TEXTO DE APOIO:
***

Laudelina nasceu na cidade mineira de Poços de Caldas em 12 de outubro de 1904, menos de 20 anos depois da abolição da escravatura no país, em 1888. Ela começou a trabalhar aos sete anos de idade, abandonou a escola para cuidar dos irmãos enquanto a mãe trabalhava e aos 16 anos passou a atuar de organizações sociais do movimento negro.
Segundo o sociólogo Joaze Bernardino-Costa, naquela época o serviço doméstico era mencionado nas leis sanitárias e policiais somente com o intuito de proteger a sociedade contra as trabalhadoras domésticas, percebidas explicitamente como ameaças em potencial às famílias empregadoras. “Se ainda hoje a associação entre escravidão, trabalho doméstico e negro ainda está presente no imaginário social, sem dúvida nenhuma nas primeiras décadas do século 20 isso ainda era muito presente”, escreveu ele em sua tese de doutorado pela Universidade de Brasília (UnB).
A atuação de Laudelina e de outras pioneiras foi essencial para a categoria, e por extensão para as mulheres negras, porque as trabalhadoras domésticas não tinham direito à sindicalização e nem eram protegidas pela legislação vigente.
A categoria só garantiria direitos de carteira assinada e previdência social em 1972, mas ainda com sérias restrições aos trabalhadores domésticos.
Atuação e perseguição política
Já morando em São Paulo, a trajetória de Laudelina ganhou contornos políticos na década de 1930, quando se filiou ao Partido Comunista Brasileiro (PCB) e militou pela Frente Negra Brasileira (FNB), entidade do movimento negro que também seria reconhecida como partido.
Ao mesmo tempo, fundou no início daquela década a primeira associação de trabalhadores domésticos do Brasil, em Santos. Naquela época surgiriam também outras entidades da categoria em território paulista.

***

TRECHO DOS DADOS:
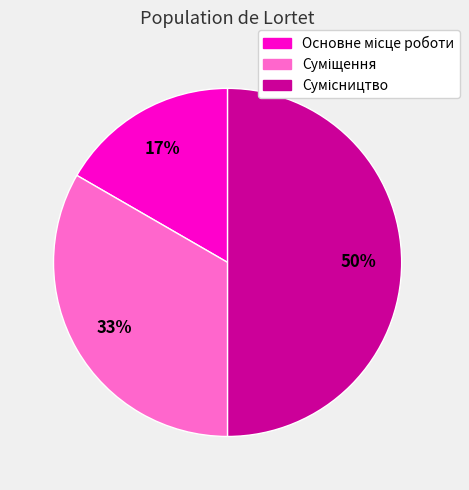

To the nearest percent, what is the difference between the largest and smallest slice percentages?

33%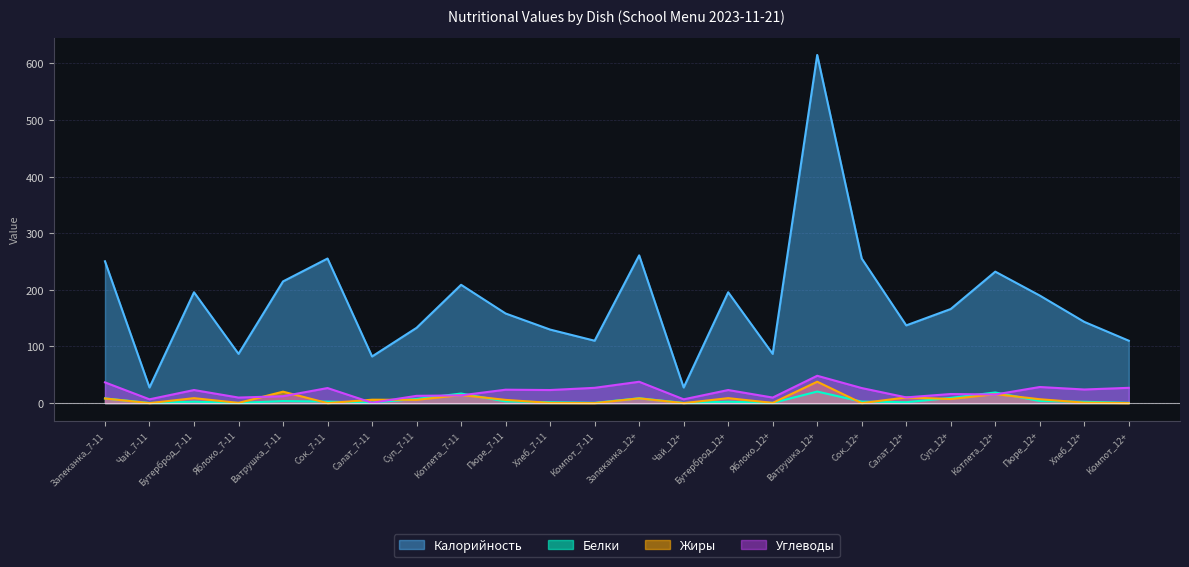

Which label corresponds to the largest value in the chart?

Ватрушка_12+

***

TAREFAS DO EXERCÍCIO:
**1)** Explique, em uma a três frases, por que o texto sobre Laudelina considera essencial a atuação dela e de outras pioneiras para as trabalhadoras domésticas.
**2)** Prossiga com o texto sobre Laudelina a partir da última frase.

RESPOSTAS POR TAREFA:
**1)** A atuação delas foi essencial porque as trabalhadoras domésticas não tinham direito à sindicalização. Além disso, elas não eram protegidas pela legislação da época.

**2)**
“A situação da empregada doméstica era muito ruim. A maioria daquelas antigas trabalharam 23 anos e morriam na rua pedindo esmola. Lá em Santos, a gente andou cuidando, tratou delas até a morte. Era um resíduo da escravidão, porque era tudo descendente de escravo”, disse ela em entrevista à educadora Elisabete Pinto, publicada em sua dissertação de mestrado pela Universidade Estadual de Campinas (Unicamp). Mas essas entidades, o PCB, a FNB e tantos grupos políticos, culturais e classistas acabariam perseguidos e fechados durante a ditadura de Getúlio Vargas no Estado Novo (1937-1946). E mesmo a Consolidação das Leis do Trabalho (CLT), que unificou em 1943 as leis trabalhistas existentes até então, não trariam benefícios para os trabalhadores domésticos.
Durante a Segunda Guerra Mundial (1939-1946), Laudelina se alistou para trabalhar como auxiliar de guerra no país. “Hitler foi o maior carrasco que existia naquela época. Dizia no Livro Azul que ele eliminaria todas as raças que não fossem arianas, principalmente a raça negra seria eliminada. Então aquilo me levou, me trouxe uma revolta dentro de mim. Então resolvi me alistar para servir a pátria”, explicou Laudelina a Elisabete Pinto.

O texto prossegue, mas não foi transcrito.